> **Data for processing**:
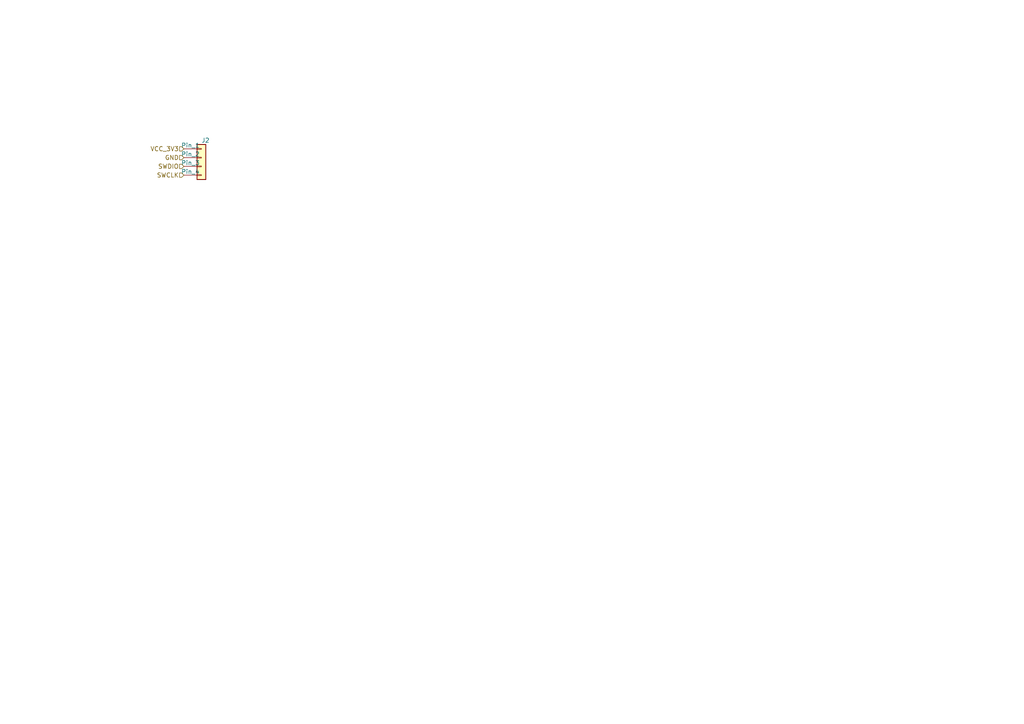
<source format=kicad_sch>
(kicad_sch
	(version 20250114)
	(generator "circuit_synth")
	(generator_version "9.0")
	(uuid e213b1de-c238-4450-a6c9-bb514cff6de8)
	(paper "A4")
	
	(symbol
		(lib_id "Connector_Generic:Conn_01x04")
		(at 58.42 45.72 0)
		(unit 1)
		(exclude_from_sim no)
		(in_bom yes)
		(on_board yes)
		(dnp no)
		(fields_autoplaced yes)
		(uuid a9da1746-a016-48b1-b8ae-f0c66854d12b)
		(property "Reference" "J2"
			(at 58.42 40.72 0)
			(effects
				(font
					(size 1.27 1.27)
				)
				(justify left)
			)
		)
		(property "Footprint" "Connector_PinHeader_2.54mm:PinHeader_1x04_P2.54mm_Vertical"
			(at 58.42 55.72 0)
			(effects
				(font
					(size 1.27 1.27)
				)
				(hide yes)
			)
		)
		(instances
			(project "STM32_Complete_Board"
				(path "/832f34fc-bd8d-4d7b-a483-e60c579fb89f/64f36bf0-2614-4952-892f-96b6ed32d08c"
					(reference "J2")
					(unit 1)
				)
			)
		)
	)
	(hierarchical_label
		"VCC_3V3"
		(shape
			input
		)
		(at 53.34 43.18 180)
		(effects
			(font
				(size 1.27 1.27)
			)
			(justify right)
		)
		(uuid 1e144575-779e-415f-8bfd-f136a4381557)
	)
	(hierarchical_label
		"GND"
		(shape
			input
		)
		(at 53.34 45.72 180)
		(effects
			(font
				(size 1.27 1.27)
			)
			(justify right)
		)
		(uuid 4d7fc7a7-56c0-4955-a333-b91a0efafbef)
	)
	(hierarchical_label
		"SWDIO"
		(shape
			input
		)
		(at 53.34 48.26 180)
		(effects
			(font
				(size 1.27 1.27)
			)
			(justify right)
		)
		(uuid d8c26212-7aa0-4de3-9d85-b570448ca18d)
	)
	(hierarchical_label
		"SWCLK"
		(shape
			input
		)
		(at 53.34 50.8 180)
		(effects
			(font
				(size 1.27 1.27)
			)
			(justify right)
		)
		(uuid 4c7b8037-e7cb-43cb-a296-1880f2d1841b)
	)
	(sheet_instances
		(path "/"
			(page "1")
		)
	)
	(embedded_fonts
		no
	)
)
</source>
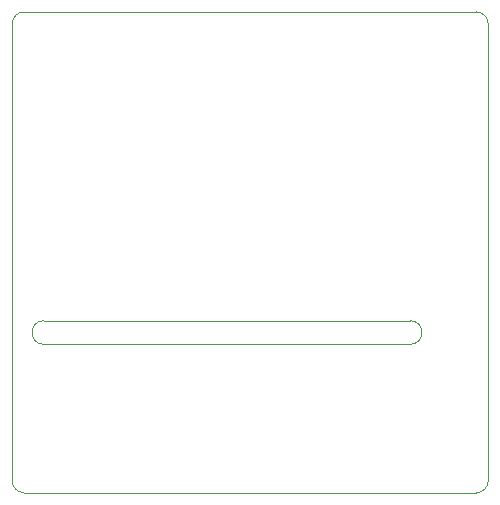
<source format=gm1>
%TF.GenerationSoftware,KiCad,Pcbnew,8.0.2*%
%TF.CreationDate,2024-06-14T21:27:27+05:30*%
%TF.ProjectId,gate driver circuit design,67617465-2064-4726-9976-657220636972,rev?*%
%TF.SameCoordinates,Original*%
%TF.FileFunction,Profile,NP*%
%FSLAX46Y46*%
G04 Gerber Fmt 4.6, Leading zero omitted, Abs format (unit mm)*
G04 Created by KiCad (PCBNEW 8.0.2) date 2024-06-14 21:27:27*
%MOMM*%
%LPD*%
G01*
G04 APERTURE LIST*
%TA.AperFunction,Profile*%
%ADD10C,0.050000*%
%TD*%
G04 APERTURE END LIST*
D10*
X110519000Y-71742000D02*
G75*
G02*
X110519000Y-73742000I0J-1000000D01*
G01*
X76835796Y-46602829D02*
X76835796Y-85302829D01*
X79519000Y-73742000D02*
X110519000Y-73742000D01*
X116135796Y-45602829D02*
G75*
G02*
X117135771Y-46602829I4J-999971D01*
G01*
X117135796Y-85302829D02*
G75*
G02*
X116135796Y-86302796I-999996J29D01*
G01*
X117135796Y-46602829D02*
X117135796Y-85302829D01*
X77835796Y-45602829D02*
X116135796Y-45602829D01*
X77835796Y-86302829D02*
G75*
G02*
X76835771Y-85302829I4J1000029D01*
G01*
X110519000Y-71742000D02*
X79519000Y-71742000D01*
X77835796Y-86302829D02*
X116135796Y-86302829D01*
X79519000Y-73742000D02*
G75*
G02*
X79519000Y-71742000I0J1000000D01*
G01*
X76835796Y-46602829D02*
G75*
G02*
X77835796Y-45602796I1000004J29D01*
G01*
M02*

</source>
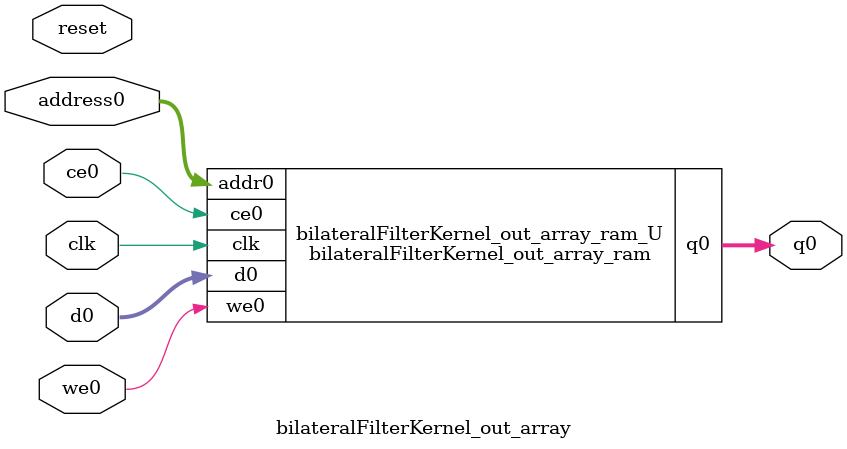
<source format=v>
`timescale 1 ns / 1 ps
module bilateralFilterKernel_out_array_ram (addr0, ce0, d0, we0, q0,  clk);

parameter DWIDTH = 32;
parameter AWIDTH = 9;
parameter MEM_SIZE = 320;

input[AWIDTH-1:0] addr0;
input ce0;
input[DWIDTH-1:0] d0;
input we0;
output reg[DWIDTH-1:0] q0;
input clk;

(* ram_style = "block" *)reg [DWIDTH-1:0] ram[0:MEM_SIZE-1];




always @(posedge clk)  
begin 
    if (ce0) 
    begin
        if (we0) 
        begin 
            ram[addr0] <= d0; 
        end 
        q0 <= ram[addr0];
    end
end


endmodule

`timescale 1 ns / 1 ps
module bilateralFilterKernel_out_array(
    reset,
    clk,
    address0,
    ce0,
    we0,
    d0,
    q0);

parameter DataWidth = 32'd32;
parameter AddressRange = 32'd320;
parameter AddressWidth = 32'd9;
input reset;
input clk;
input[AddressWidth - 1:0] address0;
input ce0;
input we0;
input[DataWidth - 1:0] d0;
output[DataWidth - 1:0] q0;



bilateralFilterKernel_out_array_ram bilateralFilterKernel_out_array_ram_U(
    .clk( clk ),
    .addr0( address0 ),
    .ce0( ce0 ),
    .we0( we0 ),
    .d0( d0 ),
    .q0( q0 ));

endmodule


</source>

> **Problem**:
Show each line in the listing above that has "uuid".

> **Answer to this task**:
	(uuid e213b1de-c238-4450-a6c9-bb514cff6de8)
		(uuid a9da1746-a016-48b1-b8ae-f0c66854d12b)
		(uuid 1e144575-779e-415f-8bfd-f136a4381557)
		(uuid 4d7fc7a7-56c0-4955-a333-b91a0efafbef)
		(uuid d8c26212-7aa0-4de3-9d85-b570448ca18d)
		(uuid 4c7b8037-e7cb-43cb-a296-1880f2d1841b)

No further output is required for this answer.